O decreto presidencial que concede o indulto de Natal a presos brasileiros terá duas inovações neste ano. O texto, que deve ser publicado no "Diário Oficial da União" amanhã, permitirá que sejam perdoados os condenados pelo chamado tráfico privilegiado de drogas - que consiste na oferta eventual de droga, sem objetivo de lucro, a um amigo - desde que não integrem organizações criminosas e preencham uma série de requisitos, a começar pelo bom comportamento.Outra novidade é o perdão para condenados considerados inimputáveis - doentes mentais, por exemplo - que cumpram medidas de segurança e que, até o Natal, tenham permanecido presos, internados ou submetidos a tratamento ambulatorial por período igual ou superior ao máximo da pena que teriam de cumprir. Nesses casos, os presos serão removidos para hospitais psiquiátricos da rede pública de saúde.A concessão do indulto não significa uma saída imediata e em massa dos presos.
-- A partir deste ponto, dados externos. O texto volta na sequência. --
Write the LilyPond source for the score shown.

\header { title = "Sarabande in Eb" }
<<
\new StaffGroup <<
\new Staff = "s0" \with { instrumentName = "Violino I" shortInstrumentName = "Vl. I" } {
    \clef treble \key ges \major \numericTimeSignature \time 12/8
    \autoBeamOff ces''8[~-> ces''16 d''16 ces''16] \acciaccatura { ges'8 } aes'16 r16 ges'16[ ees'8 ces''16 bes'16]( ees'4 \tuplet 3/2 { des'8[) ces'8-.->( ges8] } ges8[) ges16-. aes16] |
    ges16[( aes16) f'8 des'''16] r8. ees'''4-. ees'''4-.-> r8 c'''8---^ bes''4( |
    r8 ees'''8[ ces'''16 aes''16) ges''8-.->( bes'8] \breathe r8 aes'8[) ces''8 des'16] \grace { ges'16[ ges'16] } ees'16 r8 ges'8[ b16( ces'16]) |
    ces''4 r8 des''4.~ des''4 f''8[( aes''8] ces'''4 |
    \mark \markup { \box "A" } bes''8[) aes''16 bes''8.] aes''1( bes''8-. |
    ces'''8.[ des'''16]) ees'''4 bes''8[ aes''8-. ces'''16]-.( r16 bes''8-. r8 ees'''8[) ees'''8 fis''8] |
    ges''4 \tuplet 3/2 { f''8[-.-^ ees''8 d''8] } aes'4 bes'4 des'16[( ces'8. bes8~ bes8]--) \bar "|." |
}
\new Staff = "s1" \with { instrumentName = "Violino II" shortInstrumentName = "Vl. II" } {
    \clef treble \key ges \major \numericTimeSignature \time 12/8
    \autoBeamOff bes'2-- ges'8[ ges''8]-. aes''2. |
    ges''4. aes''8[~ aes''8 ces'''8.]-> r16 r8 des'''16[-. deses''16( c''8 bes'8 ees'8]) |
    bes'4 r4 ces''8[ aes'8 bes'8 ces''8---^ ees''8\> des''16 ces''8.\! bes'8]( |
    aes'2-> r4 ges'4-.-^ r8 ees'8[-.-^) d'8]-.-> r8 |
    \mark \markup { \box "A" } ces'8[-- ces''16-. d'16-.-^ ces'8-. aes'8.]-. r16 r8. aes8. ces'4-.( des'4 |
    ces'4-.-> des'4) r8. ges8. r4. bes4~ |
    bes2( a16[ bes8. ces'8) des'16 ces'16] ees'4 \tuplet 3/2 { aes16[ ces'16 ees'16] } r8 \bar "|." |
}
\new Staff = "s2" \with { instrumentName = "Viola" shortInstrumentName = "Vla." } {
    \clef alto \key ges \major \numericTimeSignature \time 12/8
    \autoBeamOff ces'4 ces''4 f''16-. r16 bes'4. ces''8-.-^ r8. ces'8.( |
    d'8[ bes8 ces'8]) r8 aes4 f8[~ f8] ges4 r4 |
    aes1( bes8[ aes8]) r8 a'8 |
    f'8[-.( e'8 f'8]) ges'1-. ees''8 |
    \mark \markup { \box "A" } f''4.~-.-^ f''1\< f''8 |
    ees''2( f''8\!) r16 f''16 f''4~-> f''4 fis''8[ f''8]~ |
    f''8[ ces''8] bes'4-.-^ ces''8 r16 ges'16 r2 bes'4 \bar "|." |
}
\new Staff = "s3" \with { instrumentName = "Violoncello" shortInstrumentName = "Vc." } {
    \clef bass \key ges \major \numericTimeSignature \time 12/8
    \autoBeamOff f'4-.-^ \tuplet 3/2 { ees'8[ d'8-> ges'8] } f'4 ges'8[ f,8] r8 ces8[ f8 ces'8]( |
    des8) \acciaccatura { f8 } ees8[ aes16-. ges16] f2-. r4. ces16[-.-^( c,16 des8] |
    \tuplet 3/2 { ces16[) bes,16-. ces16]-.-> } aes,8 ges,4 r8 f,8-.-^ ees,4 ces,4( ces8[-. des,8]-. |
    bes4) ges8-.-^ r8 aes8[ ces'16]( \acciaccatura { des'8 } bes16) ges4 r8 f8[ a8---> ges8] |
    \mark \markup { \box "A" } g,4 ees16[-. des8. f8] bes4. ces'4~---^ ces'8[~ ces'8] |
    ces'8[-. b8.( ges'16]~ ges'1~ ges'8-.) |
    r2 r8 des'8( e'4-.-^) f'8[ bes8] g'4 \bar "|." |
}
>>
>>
Cada um dos condenados que se enquadrar no rol de condicionantes deverá formular um pedido e submetê-lo à análise de um juiz. Caberá ao magistrado decidir se o presidiário atende aos requisitos previstos no decreto presidencial e se tem condições de deixar a cadeia.Além desses beneficiados, devem receber o indulto, como em outros anos, presos que se enquadrarem numa série de restrições impostas pelo presidente da República, como o cumprimento de determinado período de prisão, e condenados que sejam paraplégicos, tetraplégicos, portadores de cegueira total, mães com filho de menos de 14 anos e que tenham cumprido pelo menos dois quintos da pena em regime fechado ou semi-aberto. A concessão do benefício é condicionada à inexistência de falta disciplinar nos últimos 12 meses.Não podem receber o indulto os condenados por terrorismo e tortura ou crimes hediondos. O indulto de Natal é diferente da permissão para determinados presos deixarem temporariamente a cadeia para passar as festas de final de ano com a família. Nesse caso, os condenados devem voltar ao presídio depois das festividades. No indulto, o crime é definitivamente perdoado.